Von den Kämpfen in dem von der NATO zusammengebombten Libyen hören und sehen wir gar nichts mehr, aus Afghanistan immer weniger, über den Irak erst wieder mehr, seit dort die Terrorgruppe „Islamischer Staat im Irak und in Syrien“ (ISIS, neuerdings IS) auf dem Vormarsch ist, Blutbäder anrichtet und US-amerikanische Journalisten enthauptet.
Über die Kämpfe in der Ostukraine heißt es lapidar: „Die ukrainischen Sicherheitskräfte setzen ihre Offensive fort“, bei Luftangriffen seien zahlreiche Separatisten getötet und verletzt worden. Dann wieder erfahren wir: „Die Ukraine trauert.“ Um wen? Um ihre Soldaten, die Krieg gegen ihre Landsleute führten. Die von den USA installierte und unterhaltene Putschregierung in Kiew schreckt vor nichts zurück, aber die westlichen Medien verharmlosen, lügen und hetzen gegen Russland. Im Hintergrund agiert die CIA, schickt Söldnertrupps, koordiniert die Propaganda.

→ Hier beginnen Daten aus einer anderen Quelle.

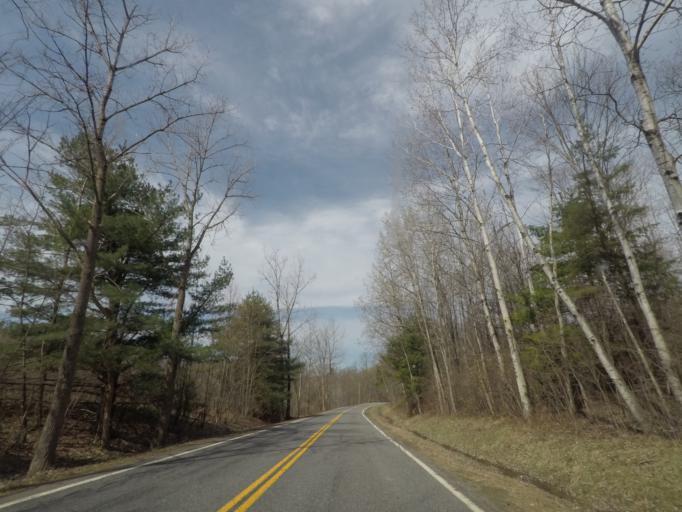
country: US
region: New York
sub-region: Saratoga County
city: Country Knolls
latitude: 42.9074
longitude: -73.7676
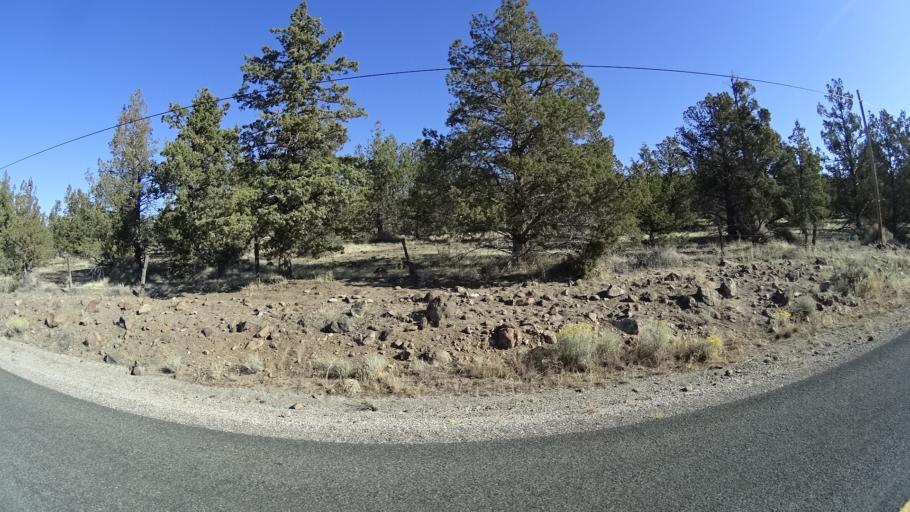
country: US
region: California
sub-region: Siskiyou County
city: Weed
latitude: 41.6292
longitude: -122.3330
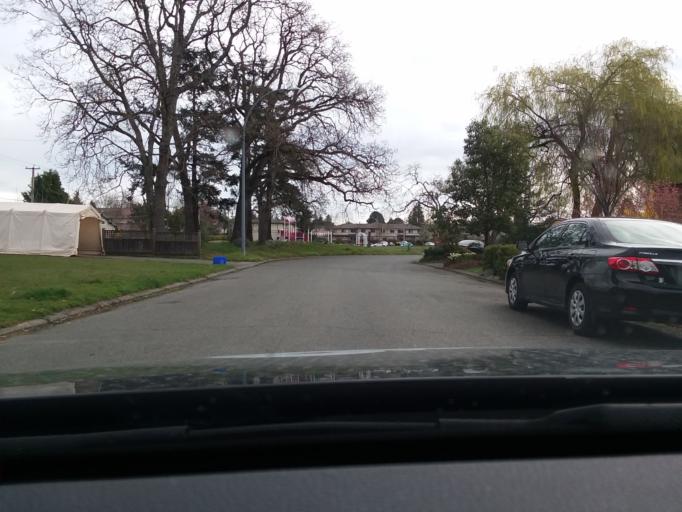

Barack Obama, der einstige Hoffnungsträger, entwickelt sich mehr und mehr zu einer Ausgeburt des Schreckens für die ganze Welt. Waren die Bush-Präsidenten schon furchtbar, scheint er sie inzwischen zu übertreffen. Er wird uns am 4. Juni vor einem amerikanischen Kampfjet auf polnischem Territorium präsentiert und warnt Russland vor einer militärischen Intervention gegen westliche Staaten, für die es jedoch keinerlei Anzeichen gibt. Er verspricht eine Milliarde Dollar für die zusätzliche Stationierung von Truppen in osteuropäischen Ländern (in die Destabilisierung der Ukraine wurden bis Dezember 2013 bereits fünf Milliarden Dollar „investiert“), während die Verelendung im eigenen Land zunimmt und die Staatsverschuldung auf die unvorstellbare Summe von 17,8 Billionen US-Dollar angewachsen ist. Er schwadroniert von Freiheit als kostbarem Gut, verspricht Polen, Litauen und Rumänien, die USA als „stärkste Militärmacht der Welt“ und die NATO stünden an ihrer Seite. Wir dürfen uns fragen: Zu welchem Zweck? Und was haben Obama und seine Militärmacht in Polen, im Baltikum und in Rumänien zu suchen? Wie kommen die USA und Deutschland dazu, Kriegsschiffe ins Schwarze Meer vor die Küste Russlands zu schicken und dort Manöver abzuhalten? Aber die westlichen Politiker und ihre Sprachrohre verkehren die Tatsachen und sprechen von einer Bedrohung durch Russland.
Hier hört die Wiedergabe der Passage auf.